Song by The Rolling Stones

from the album Some Girls
- Released: 9 June 1978
- Recorded: October–December 1977
- Genre: Rock and roll
- Length: 4:20
- Label: Rolling Stones/Virgin
- Songwriter: Jagger/Richards
- Producer: The Glimmer Twins

Some Girls track listing
- 10 tracks Side one "Miss You"; "When the Whip Comes Down"; "Just My Imagination (Running Away with Me)"; "Some Girls"; "Lies"; Side two "Far Away Eyes"; "Respectable"; "Before They Make Me Run"; "Beast of Burden"; "Shattered";

Official audio"When the Whip Comes Down" (Remastered) on YouTube

= When the Whip Comes Down =

"When the Whip Comes Down" is a song by the English rock and roll band the Rolling Stones from their 1978 album Some Girls.

"When the Whip Comes Down" was written by Mick Jagger and Keith Richards, although Jagger handled the song's lyrics.

==Background==
Quite unusual, even for the late 1970s, the lyrics deal openly with the perspective of a gay man:

Yeah, mama and papa told me I was crazy to stay/ I was gay in New York, I was a fag in L.A./ So I saved my money and I took the plane/ Wherever I go, they just treat me the same.

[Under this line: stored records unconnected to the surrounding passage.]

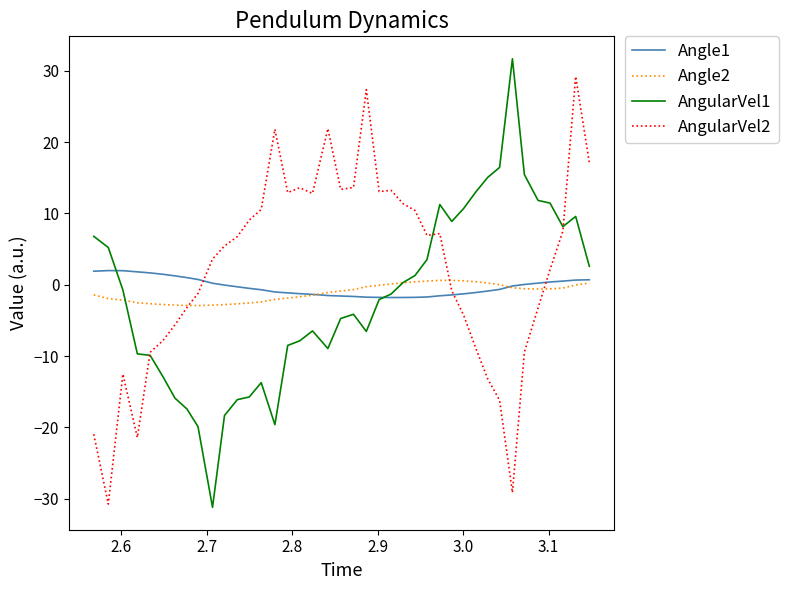

Which series has the widest spread of values?

AngularVel1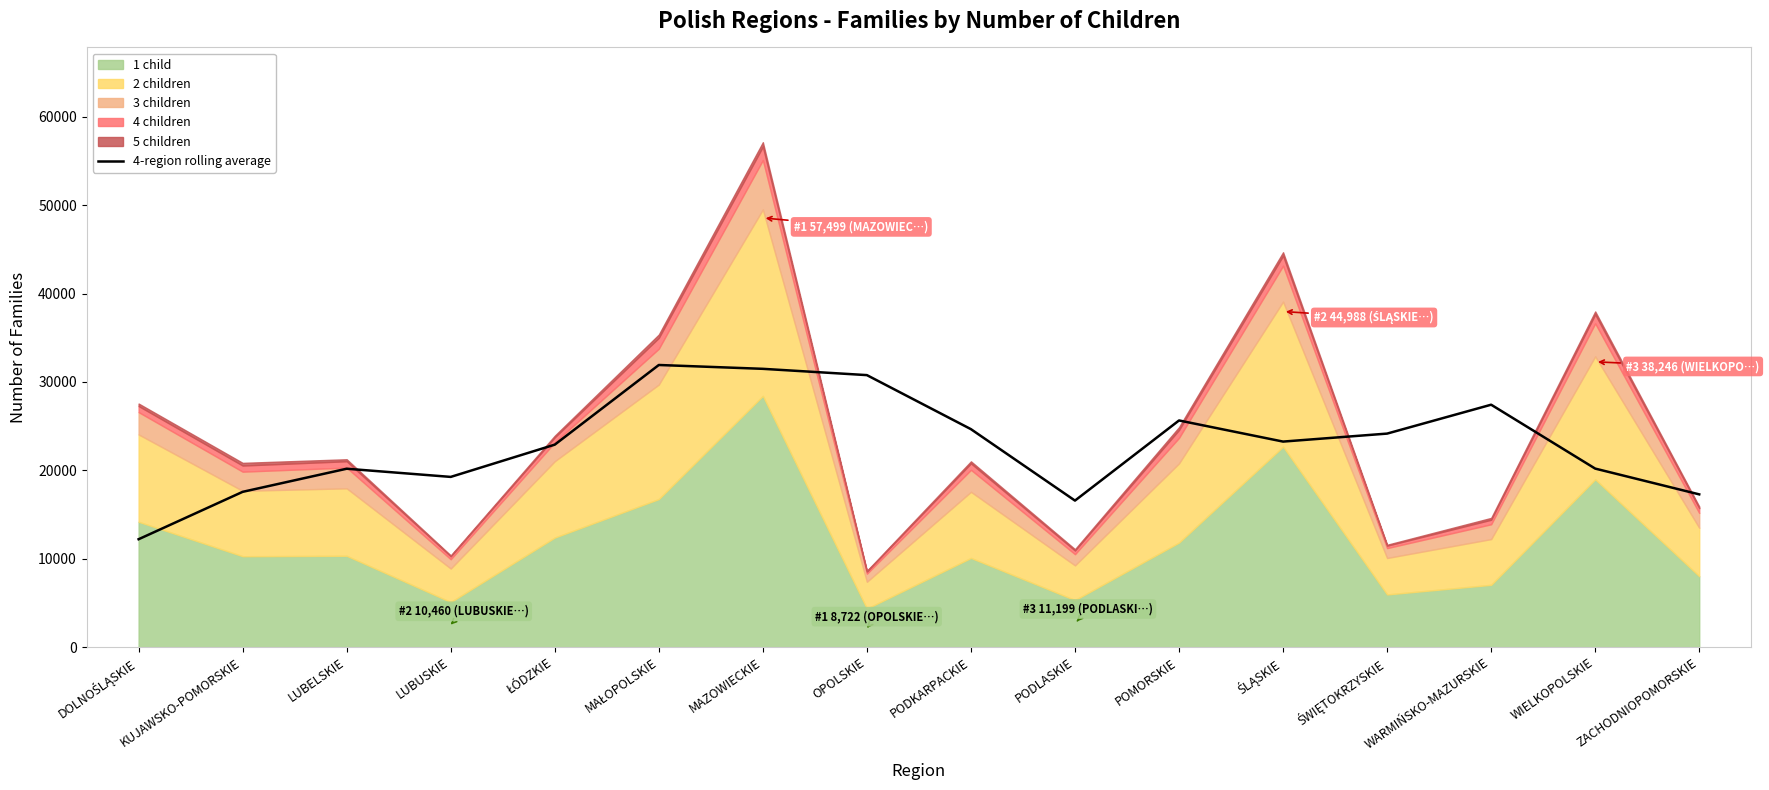

List the labels in order of value, largest first.

MAŁOPOLSKIE, MAZOWIECKIE, OPOLSKIE, WARMIŃSKO-MAZURSKIE, POMORSKIE, PODKARPACKIE, ŚWIĘTOKRZYSKIE, ŚLĄSKIE, ŁÓDZKIE, WIELKOPOLSKIE, LUBELSKIE, LUBUSKIE, KUJAWSKO-POMORSKIE, ZACHODNIOPOMORSKIE, PODLASKIE, DOLNOŚLĄSKIE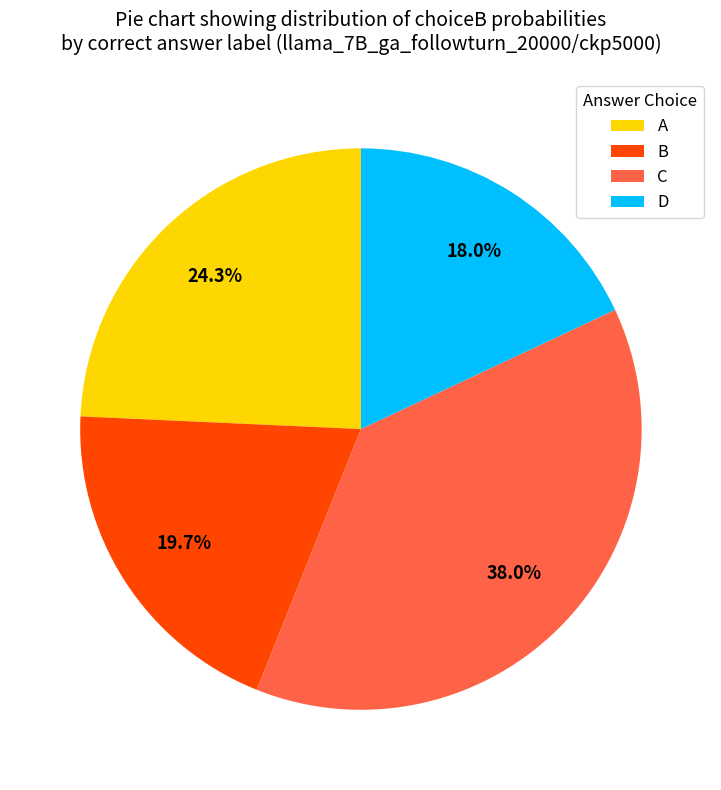

Which slice is the smallest?

D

In a 1978 interview with Rolling Stone magazine to mark the release of Some Girls, Jagger responded to questions regarding the song's lyrics: "...There is one song that's a straight gay song—"When the Whip Comes Down"—but I have no idea why I wrote it. It's strange - the Rolling Stones have always attracted a lot of men... I don't know why I wrote it. Maybe I came out of the closet {laughs}. It's about an imaginary person who comes from L.A. to New York City and becomes a garbage collector... I sure hope the radio stations will play [it]." The lyrics could be taken to imply that the singer becomes a male prostitute:

Yeah I go to 53rd Street and they spit in my face/ But I'm learning the ropes, yeah, I'm learning a trade/ The East River truckers is churning with trash/ I've got so much money but I spend it so fast.

Yeah, some call me garbage when I'm sweeping up the street/ But I never roll and I never cheat/ And I'm filling a need, yeah, I'm plugging a hole/ My mama's so glad I ain't on the dole.

"When the Whip Comes Down" was recorded at the Pathé Marconi studio in Paris, France, between the months of October and December 1977. It was another of the famed Some Girls songs to feature just the core members of the Rolling Stones at the time. Jagger performed vocals plus guitar alongside Richards and Ronnie Wood. Wood would also contribute pedal steel guitar to the number, an instrument that also appears on the Some Girls songs "Shattered" and "Far Away Eyes". Bill Wyman performs bass while Charlie Watts plays the song's distinctive, driving drum beat. There are versions of both the base instrumental track and the fully developed backing track with additional lyrics, that run over ten minutes, widely available on bootlegs.

The song is seen by some Rolling Stones fans as the closest the Stones came to outright punk music on the album that many call the Stones' "punk album". It is also one of a few songs on the album to carry a heavy New York City influence.

Classic Rock History critic Matthew Pollard rated it as the Rolling Stones' 7th best deep cut , saying that it "demonstrates the squalid grandeur of their rock and roll appeal".

A recording from a live show at the Detroit Masonic Temple, on 6 July 1978, was released on the 1981 compilation album Sucking in the Seventies, which covered much of their later 1970s material. It also acted as album mate "Respectable"'s B-side. A live recording from their 2002–2003 Licks Tour was captured and released on the 2004 live album Live Licks.

When the Whip Comes Down is also the name of a 16-track Nine Inch Nails bootleg album taken from their performance at the Woodstock '94 music festival.

==Personnel==
According to the authors Philippe Margotin and Jean-Michel Guesdon.

The Rolling Stones
- Mick Jagger – lead vocals, rhythm guitar
- Keith Richards – rhythm guitar, backing vocals
- Ronnie Wood – lead guitar, backing vocals
- Bill Wyman – bass guitar
- Charlie Watts – drums

Technical
- The Glimmer Twins – producers
- Chris Kimsey – engineer
- Barry Sage – assistant engineer
- Ben King – assistant engineer

Note: Margotin and Guesdon are unsure if Ronnie Wood played slide guitar or pedal steel guitar.